- _WHAT TO DO_: Reproduce the following text on anti-feminist trolling in social media word for word, from start to finish.

- _READING TEXT_:
──────────────────────────────
Hillary Di Menna
This January, anti-feminist social media trolls have made headlines. Thought Catalog’s Chrissy Stockton wrote an anti-women’s life choices piece under the pen-name Amy Glass. In the U.K., two anti-feminists were jailed for their attacks via Twitter against high-profile feminist Caroline Criado-Perez. Social media anti-woman trolling isn’t new, but it seems to be getting more attention. The comments are usually the same; women are man-haters, sluts, bitches, cunts—such negative comments have become routine, as shown in the video An Open Letter to Feminist Trolls.
Lauren Rankin said it well in her June 19, 2013 post “Internet trolls love feminist writers”: “By and large, feminist activists don’t spend our days obsessing over what Men’s Rights Activists or anti-feminists write on the internet because we have our own work, our own issues, our own lives to worry about. We have more pressing matters, like the all-out assault on abortion rights, or the rampant sexual assault in the military, or the violence directed at the trans* community, or the enduring gender wage gap, just to name a few, that demand our attention and energy. There are real world issues that need to be dealt with, and instead, these trolls spend their days attacking feminists online. What an epic waste of time and energy.”
──────────────────────────────
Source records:

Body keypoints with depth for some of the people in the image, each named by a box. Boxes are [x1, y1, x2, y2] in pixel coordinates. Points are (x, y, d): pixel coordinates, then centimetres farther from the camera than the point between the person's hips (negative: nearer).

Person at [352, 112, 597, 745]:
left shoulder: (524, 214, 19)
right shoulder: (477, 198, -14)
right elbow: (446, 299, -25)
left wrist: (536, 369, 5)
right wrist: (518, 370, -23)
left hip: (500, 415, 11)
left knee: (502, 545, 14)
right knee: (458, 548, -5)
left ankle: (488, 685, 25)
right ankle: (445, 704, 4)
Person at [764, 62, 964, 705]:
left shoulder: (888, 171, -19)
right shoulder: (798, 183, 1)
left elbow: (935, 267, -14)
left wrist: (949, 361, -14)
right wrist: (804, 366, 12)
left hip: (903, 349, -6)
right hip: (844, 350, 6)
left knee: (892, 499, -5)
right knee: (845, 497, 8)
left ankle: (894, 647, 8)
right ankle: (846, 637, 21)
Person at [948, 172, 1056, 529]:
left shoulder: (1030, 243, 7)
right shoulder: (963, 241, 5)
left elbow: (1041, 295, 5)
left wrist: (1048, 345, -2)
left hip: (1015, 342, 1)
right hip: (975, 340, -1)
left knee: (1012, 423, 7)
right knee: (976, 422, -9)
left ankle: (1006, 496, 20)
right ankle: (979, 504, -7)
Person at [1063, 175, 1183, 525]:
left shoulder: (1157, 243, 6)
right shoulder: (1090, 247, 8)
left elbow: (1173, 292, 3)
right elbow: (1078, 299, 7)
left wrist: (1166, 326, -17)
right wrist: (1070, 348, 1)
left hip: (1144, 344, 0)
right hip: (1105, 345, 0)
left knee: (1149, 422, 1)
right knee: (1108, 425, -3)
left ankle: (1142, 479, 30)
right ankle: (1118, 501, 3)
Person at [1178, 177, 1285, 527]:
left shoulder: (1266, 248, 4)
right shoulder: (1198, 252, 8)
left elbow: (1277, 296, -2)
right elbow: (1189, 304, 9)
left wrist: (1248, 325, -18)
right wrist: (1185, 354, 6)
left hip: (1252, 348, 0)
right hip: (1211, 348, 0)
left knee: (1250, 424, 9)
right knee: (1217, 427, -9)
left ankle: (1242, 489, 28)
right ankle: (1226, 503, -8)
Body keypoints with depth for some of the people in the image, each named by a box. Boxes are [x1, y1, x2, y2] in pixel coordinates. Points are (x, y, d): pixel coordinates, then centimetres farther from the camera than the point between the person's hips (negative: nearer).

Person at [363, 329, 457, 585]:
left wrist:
──────────────────────────────
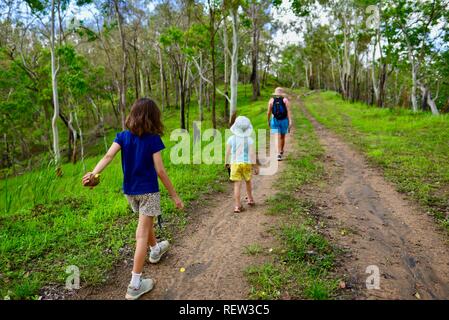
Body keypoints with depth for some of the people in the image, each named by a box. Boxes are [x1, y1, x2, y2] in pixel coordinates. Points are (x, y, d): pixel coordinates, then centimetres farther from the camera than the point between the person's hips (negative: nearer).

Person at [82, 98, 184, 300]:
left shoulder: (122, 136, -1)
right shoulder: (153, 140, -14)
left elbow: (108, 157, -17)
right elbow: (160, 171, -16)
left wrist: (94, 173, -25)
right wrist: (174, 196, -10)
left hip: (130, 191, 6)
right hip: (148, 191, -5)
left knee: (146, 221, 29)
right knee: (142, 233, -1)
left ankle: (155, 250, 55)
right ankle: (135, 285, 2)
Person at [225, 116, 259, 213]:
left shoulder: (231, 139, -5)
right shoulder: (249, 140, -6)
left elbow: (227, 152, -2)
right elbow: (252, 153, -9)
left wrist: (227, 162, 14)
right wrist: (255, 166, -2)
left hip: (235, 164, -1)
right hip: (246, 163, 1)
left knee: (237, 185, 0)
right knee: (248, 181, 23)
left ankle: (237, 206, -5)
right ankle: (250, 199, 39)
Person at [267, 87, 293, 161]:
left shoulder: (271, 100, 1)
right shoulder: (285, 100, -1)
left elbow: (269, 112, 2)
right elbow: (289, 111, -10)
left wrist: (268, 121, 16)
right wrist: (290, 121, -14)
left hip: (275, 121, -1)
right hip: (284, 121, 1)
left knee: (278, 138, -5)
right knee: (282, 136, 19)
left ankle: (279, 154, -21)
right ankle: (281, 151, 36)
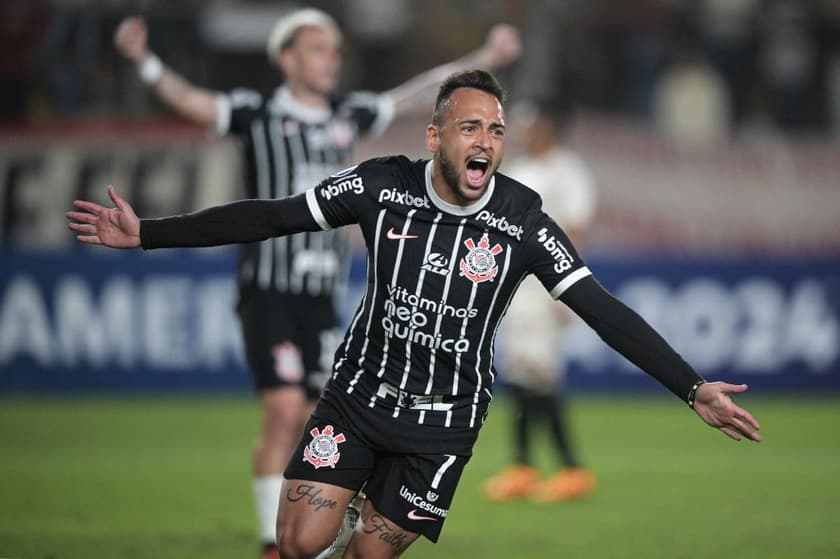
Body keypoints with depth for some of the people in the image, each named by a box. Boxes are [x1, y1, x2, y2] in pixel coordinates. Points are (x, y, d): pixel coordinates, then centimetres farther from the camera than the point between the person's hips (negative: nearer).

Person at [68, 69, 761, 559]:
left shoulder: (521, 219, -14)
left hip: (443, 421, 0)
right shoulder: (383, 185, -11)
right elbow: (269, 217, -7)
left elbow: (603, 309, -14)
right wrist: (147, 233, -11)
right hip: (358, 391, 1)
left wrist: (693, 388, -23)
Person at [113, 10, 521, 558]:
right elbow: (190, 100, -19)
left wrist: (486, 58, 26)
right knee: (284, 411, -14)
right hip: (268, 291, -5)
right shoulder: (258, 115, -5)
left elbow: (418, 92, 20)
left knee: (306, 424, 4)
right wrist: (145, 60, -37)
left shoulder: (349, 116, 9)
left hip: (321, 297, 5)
──────────────────────────────
- _EXPECTED ANSWER_:
Hillary Di Menna
This January, anti-feminist social media trolls have made headlines. Thought Catalog’s Chrissy Stockton wrote an anti-women’s life choices piece under the pen-name Amy Glass. In the U.K., two anti-feminists were jailed for their attacks via Twitter against high-profile feminist Caroline Criado-Perez. Social media anti-woman trolling isn’t new, but it seems to be getting more attention. The comments are usually the same; women are man-haters, sluts, bitches, cunts—such negative comments have become routine, as shown in the video An Open Letter to Feminist Trolls.
Lauren Rankin said it well in her June 19, 2013 post “Internet trolls love feminist writers”: “By and large, feminist activists don’t spend our days obsessing over what Men’s Rights Activists or anti-feminists write on the internet because we have our own work, our own issues, our own lives to worry about. We have more pressing matters, like the all-out assault on abortion rights, or the rampant sexual assault in the military, or the violence directed at the trans* community, or the enduring gender wage gap, just to name a few, that demand our attention and energy. There are real world issues that need to be dealt with, and instead, these trolls spend their days attacking feminists online. What an epic waste of time and energy.”